A week ago today, mom called and said she had to call an ambulance as dad could not get himself out of his chair. After testing and a couple X-rays they found that he had pneumonia and would be in the hospital for a while. On Maundy Thursday we got him home and settled in his favorite chair. In the process it became clear that I needed to stay for a few days. At 81, my rough and tumble missionary dad, was very weak and confused.
As I type these words, he is once again in his chair. He is moving better, but still needs help getting up and one of us walks close behind him when needs to get to the bathroom. He is extremely weak and in all probability his muscles and his mind will continue to weaken. Words cannot express how difficult this is for me. My dad really is my hero! He has been a mentor and a dear friend. He has been a gift of grace that has allowed me to have a clearer picture of my heavenly Father. The reality of losing him is truly depressing!
If I were not completely convinced of the promise of the resurrection, I don’t know what I would do. As I look at his frail frame the resurrection of Christ gives me confidence of his future resurrection! One day, he like all believers will receive a new and better body that will be perfect in every way!

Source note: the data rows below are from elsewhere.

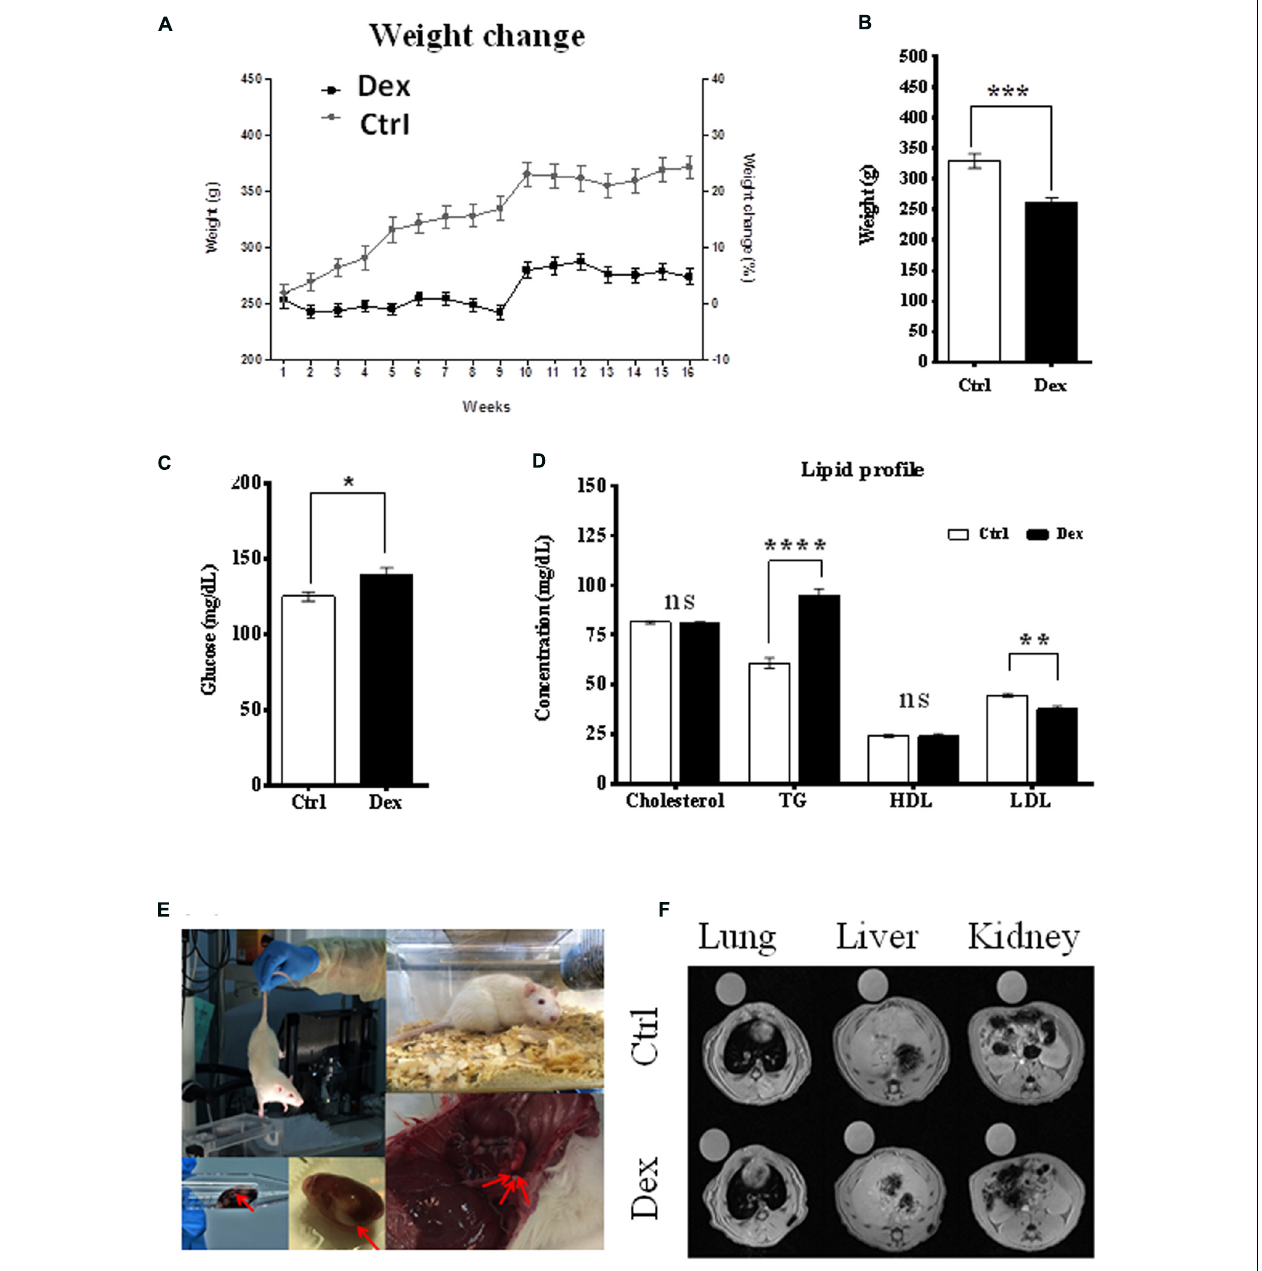
FIGURE 1 | Dexamethasone effect on rats phenotypes. (A) The difference in weight between Ctrl and Dex treated groups during the 16 weeks period, a reduction in age-dependent increase in weight is observed in Dex treated group compared to Ctrl. (B) A significant reduction in total weight of Dex treated group compared to Ctrl ( p -value 0.0002). (C) Significant effect of Dex treatment on blood glucose level ( p < 0.05). (D) Effect of Dex on lipid profile (Cholesterol, Triglycerides (TG), High-Density Lipoprotein (HDL), Low-density lipoprotein (LDL)) in Dex treated rats compared to Ctrl. No significant effect (ns) was found on total cholesterol and HDL levels ( p > 0.05); TG levels were significantly increased in Dex group ( p -value 0.0001) while LDL levels were significantly decreased ( p -value 0.001). p -values were calculated using unpaired student’s t -test, n = 10/group. (E) Changes in soft tissues in Dex treated rats. (F) Soft tissue MRI image (left) lung, (middle) liver, and (right) kidney and spleen in the Ctrl group and Dex treated groups.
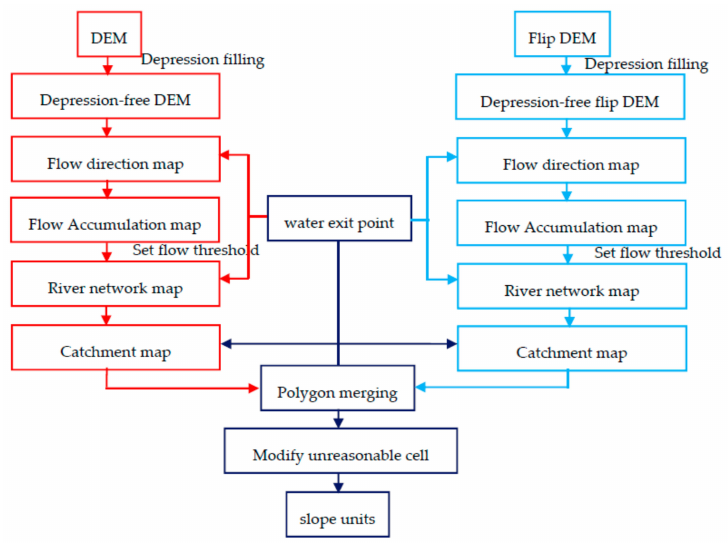
Figure 2. Construction process of the slope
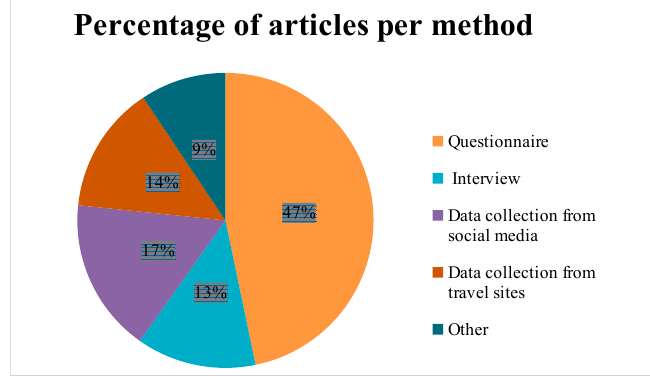
Figure 5. Percentage of articles per method.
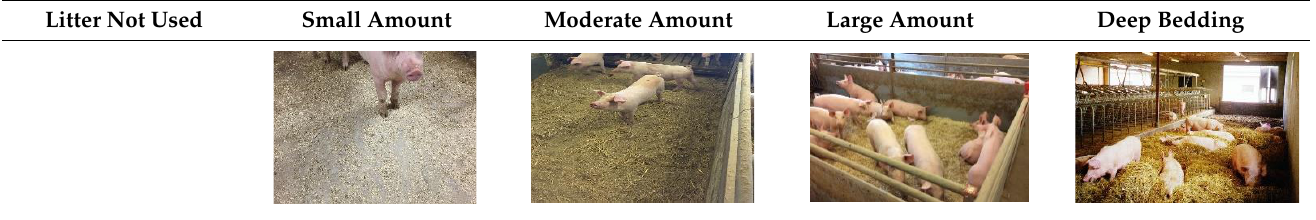
Table 1. Amount of the litter on the solid floor.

20 But in fact Christ has been raised from the dead, the firstfruits of those who have fallen asleep. 21 For as by a man came death, by a man has come also the resurrection of the dead. 22 For as in Adam all die, so also in Christ shall all be made alive . . . 42 So is it with the resurrection of the dead. What is sown is perishable; what is raised is imperishable. 43 It is sown in dishonor; it is raised in glory. It is sown in weakness; it is raised in power. 44 It is sown a natural body; it is raised a spiritual body. If there is a natural body, there is also a spiritual body.
When Lent began however, it was not my dad that was on my heart and mind, but our son Noah Zachary. His little headstone sits at the foot of the grave site where dad's physical body will one day be laid to rest. When we lost Noah almost 15 years ago, it was my dad’s request that he be buried at the foot of his grave-site And since it is a private cemetery in the hills of East Tennessee we were able to do just that.
There is not an Easter that goes by that my wife and I don’t reflect on our little man. Each year we ponder what he would be like in whatever age he would have been. This year we had an early reminder when a friend sent us a picture they had taken when they came across his grave. With our other son away at college, the reminder of his loss seemed to have a deeper sting.